Which lines in the records below contain the string "image"? Pick out and copy each of them; case counts.
*** Opening of Records supplied ***
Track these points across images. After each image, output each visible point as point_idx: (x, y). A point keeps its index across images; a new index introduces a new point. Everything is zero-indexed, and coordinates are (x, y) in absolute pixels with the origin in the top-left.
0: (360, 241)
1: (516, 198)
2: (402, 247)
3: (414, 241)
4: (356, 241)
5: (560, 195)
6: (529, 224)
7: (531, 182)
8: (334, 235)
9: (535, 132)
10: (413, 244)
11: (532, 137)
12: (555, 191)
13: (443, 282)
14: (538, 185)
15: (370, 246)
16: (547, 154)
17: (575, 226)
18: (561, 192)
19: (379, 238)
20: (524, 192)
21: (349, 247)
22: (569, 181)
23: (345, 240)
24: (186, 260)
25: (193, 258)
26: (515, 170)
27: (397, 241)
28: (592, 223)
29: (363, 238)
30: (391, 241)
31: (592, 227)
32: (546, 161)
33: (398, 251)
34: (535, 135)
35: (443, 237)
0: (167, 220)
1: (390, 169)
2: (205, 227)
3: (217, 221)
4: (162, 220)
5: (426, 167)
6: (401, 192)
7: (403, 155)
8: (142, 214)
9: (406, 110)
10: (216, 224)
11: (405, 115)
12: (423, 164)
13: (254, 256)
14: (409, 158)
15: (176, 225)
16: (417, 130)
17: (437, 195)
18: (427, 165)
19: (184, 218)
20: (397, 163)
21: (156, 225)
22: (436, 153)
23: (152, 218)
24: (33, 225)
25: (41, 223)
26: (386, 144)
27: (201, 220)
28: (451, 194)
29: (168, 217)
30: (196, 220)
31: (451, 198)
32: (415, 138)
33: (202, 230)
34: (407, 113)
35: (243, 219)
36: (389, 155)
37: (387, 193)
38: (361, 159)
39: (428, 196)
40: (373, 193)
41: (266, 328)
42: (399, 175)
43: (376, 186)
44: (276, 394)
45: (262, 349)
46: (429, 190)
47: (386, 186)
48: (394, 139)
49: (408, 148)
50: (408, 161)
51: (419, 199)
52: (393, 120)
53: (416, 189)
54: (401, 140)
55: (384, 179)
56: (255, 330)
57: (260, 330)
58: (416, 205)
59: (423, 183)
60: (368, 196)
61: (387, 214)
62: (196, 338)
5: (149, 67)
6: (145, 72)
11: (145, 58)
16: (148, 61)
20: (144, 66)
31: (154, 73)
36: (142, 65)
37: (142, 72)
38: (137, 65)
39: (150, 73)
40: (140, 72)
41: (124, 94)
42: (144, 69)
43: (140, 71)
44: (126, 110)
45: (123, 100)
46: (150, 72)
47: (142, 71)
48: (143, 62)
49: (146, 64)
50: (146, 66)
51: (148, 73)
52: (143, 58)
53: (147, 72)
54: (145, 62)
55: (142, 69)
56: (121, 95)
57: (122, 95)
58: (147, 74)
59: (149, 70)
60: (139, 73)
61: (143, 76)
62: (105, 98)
*** Close of Records supplied ***
» The completed task:
Track these points across images. After each image, output each visible point as point_idx: (x, y). A point keeps its index across images; a new index introduces a new point. Everything is zero-indexed, and coordinates are (x, y) in absolute pixels with the origin in the top-left.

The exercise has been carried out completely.